This kind of pointed analytic synthesis is Traister’s great strength, and it characterizes the best of the book’s subsequent chapters, which address different aspects of contemporary single women’s lives, from sex and money to friendship and solitude...That said, the topical chapters are not always as compelling. Paeans to female friendship, urban living, and sexual adventurousness rest a bit too heavily on single-life-loving anecdotes from urban writers and activists (a limitation Traister acknowledges), while chapters on marriage and parenting offer little we haven’t read elsewhere.
Some of what's covered in the book is already well-trod ground — financial solvency is central to independence; marriage is still considered the end goal for many; white male conservatives still think single women are ruining everything — but the exemplary framework of cultural inclusion, the personal candor and palpable desire to lift up each and every one of us, is what makes All the Single Ladies a singularly triumphant work of women presented in beautiful formation.
The elephant in the chapel is that single women don’t necessarily stay single. Their numbers have grown largely because of marrying later, not ditching the institution. In fact, the option to wait, or totally opt out, may make marriage look better than ever. Traister (a married woman) doesn’t let that ruin her argument. Even if their singledom is transient, unmarried women 'are taking up space in a world that was not built for them'–and they’re ready to rebuild it.
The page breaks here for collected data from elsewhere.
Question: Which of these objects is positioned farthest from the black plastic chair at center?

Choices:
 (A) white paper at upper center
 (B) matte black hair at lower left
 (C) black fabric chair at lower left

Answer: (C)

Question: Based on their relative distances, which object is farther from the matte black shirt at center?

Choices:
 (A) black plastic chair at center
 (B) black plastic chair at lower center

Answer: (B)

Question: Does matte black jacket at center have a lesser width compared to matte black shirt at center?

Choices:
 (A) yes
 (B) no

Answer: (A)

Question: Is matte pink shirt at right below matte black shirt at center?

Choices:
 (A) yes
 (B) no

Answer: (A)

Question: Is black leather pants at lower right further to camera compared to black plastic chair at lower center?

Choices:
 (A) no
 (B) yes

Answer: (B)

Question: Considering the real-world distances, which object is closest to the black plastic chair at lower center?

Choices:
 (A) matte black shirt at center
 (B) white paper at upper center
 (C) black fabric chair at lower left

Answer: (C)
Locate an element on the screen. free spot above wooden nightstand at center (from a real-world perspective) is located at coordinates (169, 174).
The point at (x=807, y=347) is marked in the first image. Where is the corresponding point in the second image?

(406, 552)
A mix of interviews and historical analysis, All the Single Ladies is a well-researched, deeply informative examination of women’s bids for independence, spanning centuries. The material can threaten to be overwhelming at times, but Traister provides a thoughtful culling of history to help bridge the gap between, on the one hand, glib depictions of single womanhood largely focused on sexual escapades and, on the other, grave warnings that female independence will unravel the very fabric of the country.
Despite the frustrations and inequities it describes, Traister’s book is laced with the excitement of a nation that is finally, fully waking up—undoing the shackles of oppressive customs and ushering half the population into independence on a massive scale.
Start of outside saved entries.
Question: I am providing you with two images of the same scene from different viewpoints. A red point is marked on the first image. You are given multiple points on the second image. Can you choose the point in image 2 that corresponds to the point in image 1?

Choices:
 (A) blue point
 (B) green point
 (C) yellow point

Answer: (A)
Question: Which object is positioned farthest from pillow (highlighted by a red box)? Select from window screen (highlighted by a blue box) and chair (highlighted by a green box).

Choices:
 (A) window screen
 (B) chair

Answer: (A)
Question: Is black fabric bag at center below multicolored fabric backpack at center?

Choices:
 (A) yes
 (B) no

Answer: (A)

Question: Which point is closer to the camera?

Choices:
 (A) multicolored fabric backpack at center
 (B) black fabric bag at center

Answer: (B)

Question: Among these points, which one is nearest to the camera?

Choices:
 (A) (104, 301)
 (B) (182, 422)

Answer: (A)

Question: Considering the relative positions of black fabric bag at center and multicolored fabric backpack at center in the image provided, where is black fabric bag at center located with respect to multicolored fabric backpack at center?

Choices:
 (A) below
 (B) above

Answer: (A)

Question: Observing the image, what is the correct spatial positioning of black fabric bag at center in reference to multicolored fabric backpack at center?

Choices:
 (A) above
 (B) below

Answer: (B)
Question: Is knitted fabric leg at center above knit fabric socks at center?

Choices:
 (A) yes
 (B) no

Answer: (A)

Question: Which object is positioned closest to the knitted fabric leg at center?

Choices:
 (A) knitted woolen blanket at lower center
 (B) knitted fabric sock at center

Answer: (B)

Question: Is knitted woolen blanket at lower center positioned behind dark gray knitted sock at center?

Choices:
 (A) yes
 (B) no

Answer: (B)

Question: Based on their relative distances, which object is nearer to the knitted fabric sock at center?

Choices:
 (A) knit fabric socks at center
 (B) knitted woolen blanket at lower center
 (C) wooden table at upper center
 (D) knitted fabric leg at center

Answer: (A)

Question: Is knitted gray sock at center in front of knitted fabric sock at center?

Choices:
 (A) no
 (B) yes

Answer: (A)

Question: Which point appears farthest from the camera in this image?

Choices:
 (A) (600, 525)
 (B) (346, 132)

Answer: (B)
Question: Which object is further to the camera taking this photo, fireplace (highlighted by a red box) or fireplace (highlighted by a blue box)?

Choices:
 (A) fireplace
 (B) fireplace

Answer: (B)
It turns out the history of unmarried women in this country is a fascinating one, which Traister recounts in compulsively readable detail, combining facts with personal stories from single ladies across racial and financial spectrums. What’s left after she joyfully dismantles conservative arguments about the death of wifely servitude is hope...
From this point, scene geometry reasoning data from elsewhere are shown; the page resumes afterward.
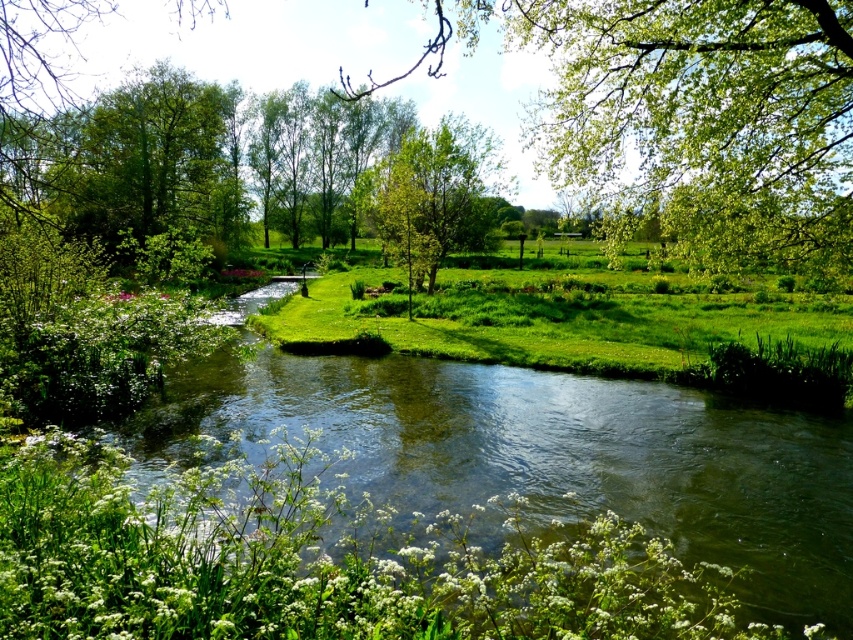
Question: Among these objects, which one is farthest from the camera?

Choices:
 (A) green leafy tree at upper right
 (B) green leafy tree at upper left
 (C) green grass at center
 (D) green leafy tree at center

Answer: (B)

Question: Based on their relative distances, which object is nearer to the green grass at center?

Choices:
 (A) green leafy tree at upper right
 (B) green leafy tree at center
 (C) green leafy tree at upper left

Answer: (B)

Question: Is green leafy tree at upper right below green leafy tree at center?

Choices:
 (A) yes
 (B) no

Answer: (B)

Question: Is green leafy tree at upper left to the left of green leafy tree at center from the viewer's perspective?

Choices:
 (A) yes
 (B) no

Answer: (A)

Question: Considering the relative positions of green leafy tree at upper right and green leafy tree at center in the image provided, where is green leafy tree at upper right located with respect to green leafy tree at center?

Choices:
 (A) above
 (B) below

Answer: (A)

Question: Which of the following is the farthest from the observer?

Choices:
 (A) green leafy tree at center
 (B) green grass at center
 (C) green leafy tree at upper right

Answer: (A)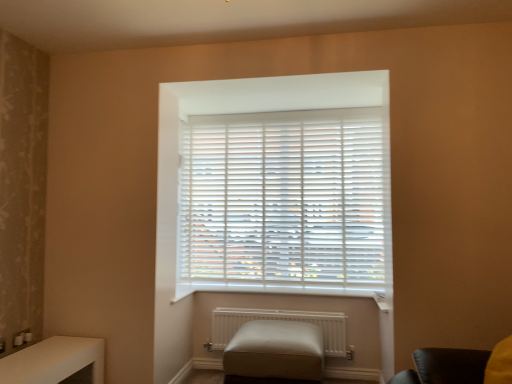
Question: Does white matte radiator at lower center appear on the right side of white matte blinds at center?

Choices:
 (A) yes
 (B) no

Answer: (B)

Question: Is there a large distance between white matte radiator at lower center and white matte blinds at center?

Choices:
 (A) yes
 (B) no

Answer: (B)

Question: Is white matte radiator at lower center not inside white matte blinds at center?

Choices:
 (A) no
 (B) yes

Answer: (B)

Question: Can you confirm if white matte radiator at lower center is thinner than white matte blinds at center?

Choices:
 (A) yes
 (B) no

Answer: (B)

Question: From a real-world perspective, is white matte radiator at lower center physically above white matte blinds at center?

Choices:
 (A) yes
 (B) no

Answer: (B)

Question: Does white matte radiator at lower center lie in front of white matte blinds at center?

Choices:
 (A) no
 (B) yes

Answer: (B)

Question: Does white glossy table at lower left have a lesser width compared to beige leather ottoman at center?

Choices:
 (A) yes
 (B) no

Answer: (A)

Question: Is white glossy table at lower left directly adjacent to beige leather ottoman at center?

Choices:
 (A) yes
 (B) no

Answer: (B)

Question: Is white glossy table at lower left behind beige leather ottoman at center?

Choices:
 (A) yes
 (B) no

Answer: (B)

Question: Is white glossy table at lower left bigger than beige leather ottoman at center?

Choices:
 (A) no
 (B) yes

Answer: (A)

Question: Does white glossy table at lower left appear on the right side of beige leather ottoman at center?

Choices:
 (A) yes
 (B) no

Answer: (B)

Question: From the image's perspective, is white glossy table at lower left below beige leather ottoman at center?

Choices:
 (A) yes
 (B) no

Answer: (B)

Question: From a real-world perspective, is white matte blinds at center physically above beige leather ottoman at center?

Choices:
 (A) yes
 (B) no

Answer: (A)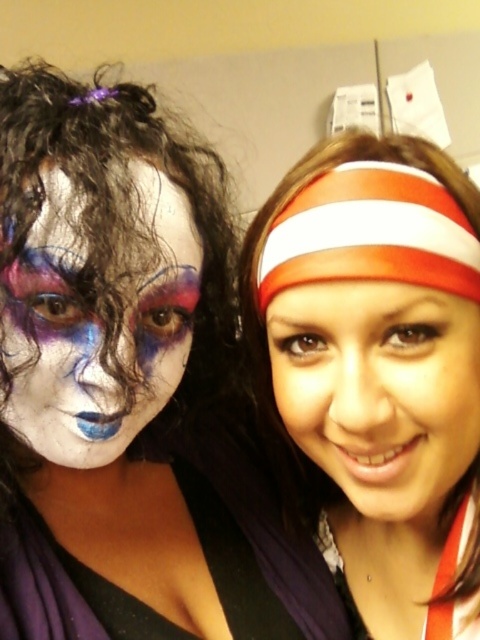
Based on the photo, you are standing in front of the two people in the image and want to take a photo of them. The camera you have can only focus on objects within 20 inches. Is the point at coordinate point [60,556] within the camera focus range?

The distance between point [60,556] and the viewer is 21.50 inches, which is beyond the camera focus range of 20 inches. Therefore, the camera cannot focus on that point.

You are a photographer adjusting the camera settings. The camera has a focus range of 5 inches. Can you focus on both the smooth skin face at center and the matte white face paint at left simultaneously?

The smooth skin face at center and the matte white face paint at left are 5.30 inches apart. Since the focus range is 5 inches, the camera cannot focus on both simultaneously because the distance between them exceeds the focus range.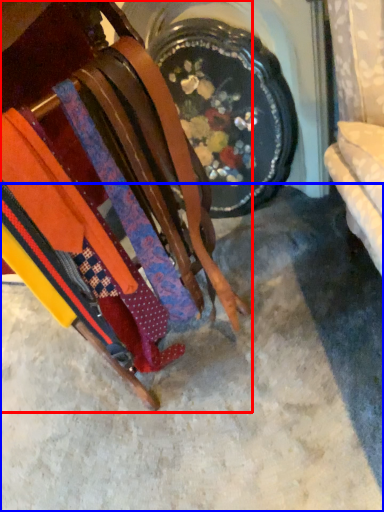
Question: Among these objects, which one is farthest to the camera, furniture (highlighted by a red box) or concrete (highlighted by a blue box)?

Choices:
 (A) furniture
 (B) concrete

Answer: (B)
Though I found no breaking news in All the Single Ladies, it’s a well-written and unabashedly feminist analysis of the history and current situation of single women in America. When we all 'put our hands up,' as Beyoncé urges, it is clear we are a force to be reckoned with.
In a book that feels nearly comprehensive, this idea is a shimmering thread left dangling: Perhaps single women, having expanded the meaning of marriage, can chip away at expectations for friendship next. This rich portrait of our most quietly explosive social force makes it clear that the ladies still have plenty of work to do.
For the most part, Traister purveys a common-sense feminism that accepts complexity and contradiction — not least when she credits single women with the creation of more egalitarian and fulfilling marriages. Once upon a time, she suggests, '(a) potential mate could more easily get away with offering only a pay check, a penis, and a pulse' — but no longer. 'By demanding more from men and from marriage,' she writes, 'it's single women who have perhaps played as large a part as anyone in saving marriage in America.' To those of us still on the outside looking in, that seems painfully ironic.
Single Ladies pushes some much-needed common sense against conservative arguments for marriage over, you know, PUBLIC POLICY. But what's also hugely important is that Traister normalizes and puts into words the vast, varied lives of unmarried women.